Misogyny (more laymanly known as an emotion that exudes hatred for women) comes in two forms. One, which publicly brings down, demeans and degrades them. Through abuse. Through objectification. Through inequality.
And then there is the other kind. One that is the silent, invisible kind. Yet, it is also the more dangerous kind. The internalized misogyny.
If you’re wondering what exactly I mean by this, I urge you to watch this commercial. A father visits his married daughter’s house, only to realise that the son and husband play no role in the household chores. While his daughter juggles a demanding career and domestic responsibilities simultaneously. And the realization hits him, that her husband is not to blame for this. It is he, who by never helping his wife in household chores, set the wrong example for his daughter. By allowing her to believe that cooking and cleaning in only a woman’s job. A social norm she probably never questioned. A classic instance of internalized misogyny. And sadly, there are many more.
Look around you. When you think of abusive language, pretty much every abusive word is targeted at mothers, sisters and their private parts. Every poem we learnt as kids taught boys to be ‘little men’, and girls to be ‘sugar, spice and everything nice’. Every 90s kid growing up in India will remember a handful of popular Bollywood songs and lullabies, where parents sang different dreams to the children, based on gender. The boys would make their parents proud with their accomplishments, and the girls would grow up to meet princes, who would come on horses and take them to castles. Possibly things are changing, but even the ideal portrayal of what how certain objects, colour and actions have been segregated into sexes, making us categorize them as masculine or feminine.
Blue for boys. Pink for girls. Toughness for men. Crying for girls. Guns for boys. Dolls for girls. And the list goes on.
In the era we live in, if a more equal, tolerant and inclusive world has to be promoted, it cannot be only done through posters, social media hashtags, or commercials preaching women empowerment. Like charity, it too must begin at home. Possibly beginning in the kitchen. By working on instinct, not bias. By telling our boys that cooking and cleaning is as must their job as it is of their female counterparts. By telling them that even they have a right to tears, for there is a reason both men and women were born with a tear duct. By telling them that the next time to hurl an abuse directed as somebody’s mother, they might as well abuse their own, for rarely does slang language not meet with something equally crass in response.

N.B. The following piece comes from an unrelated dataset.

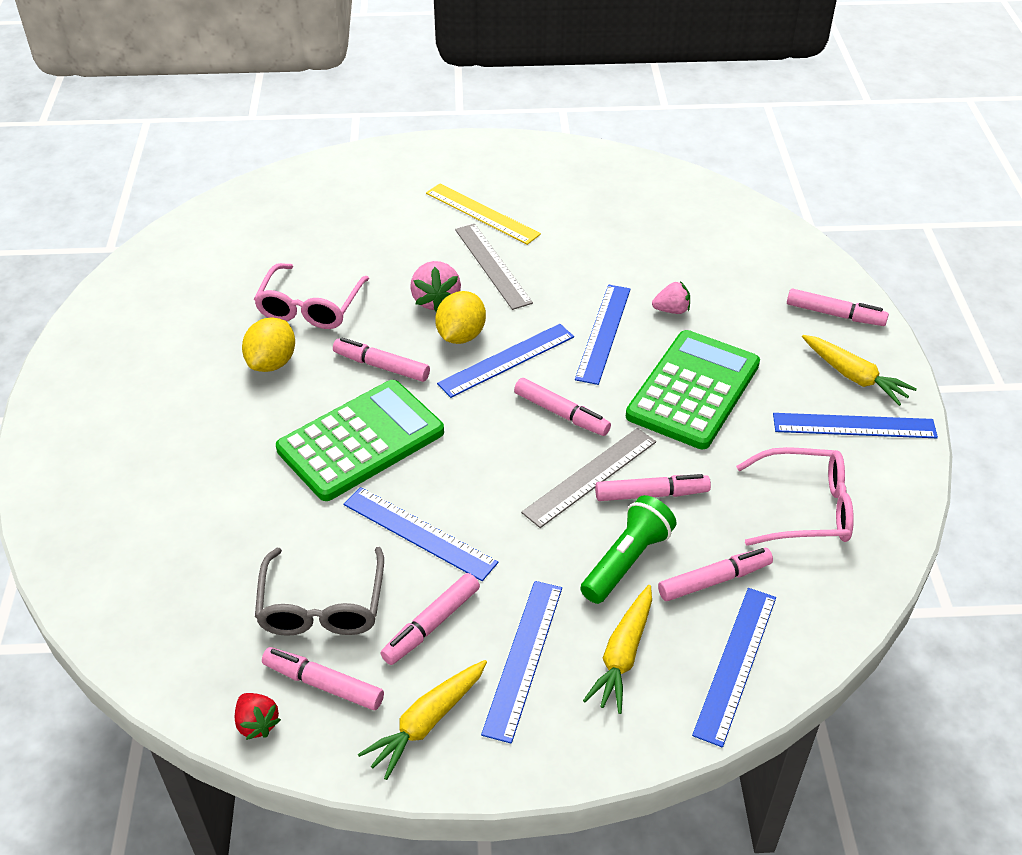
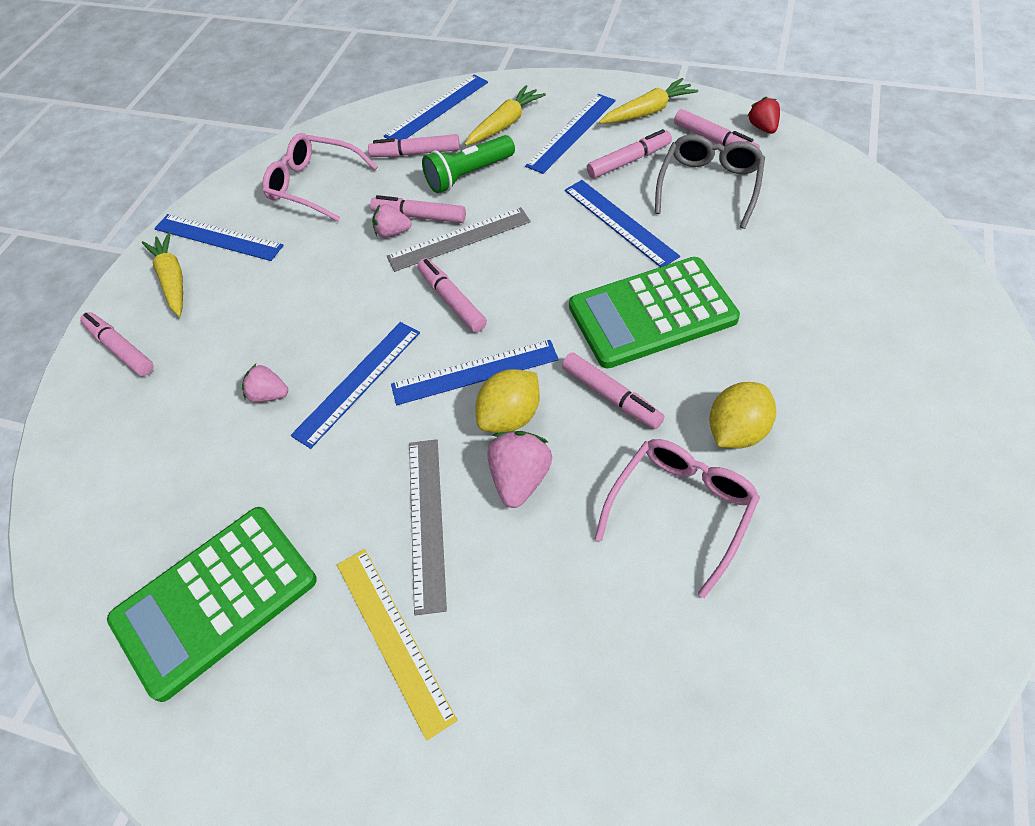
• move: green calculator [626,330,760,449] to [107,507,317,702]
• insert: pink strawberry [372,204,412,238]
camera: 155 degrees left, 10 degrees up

And as for our girls, for us to be able to take them from the kitchen (a domain traditionally expected to belong to them), to the boardroom(a domain that traditionally excluded them), that confidence has to be imparted to them at home. Where they have to to be made aware of the world that lies beyond the confines of domestic life. For this is not at attempt at reverse migration – make more men stay at home, and make more women go to work. The core idea is to make both worlds accessible, and accepting of all people, irrespective of gender.
This is not me romanticizing what the ideal world should look like, but being optimistic about it. For I know every long journey starts with a single step. And creation of feminists (which includes both men and women) in the kitchen is possibly the first.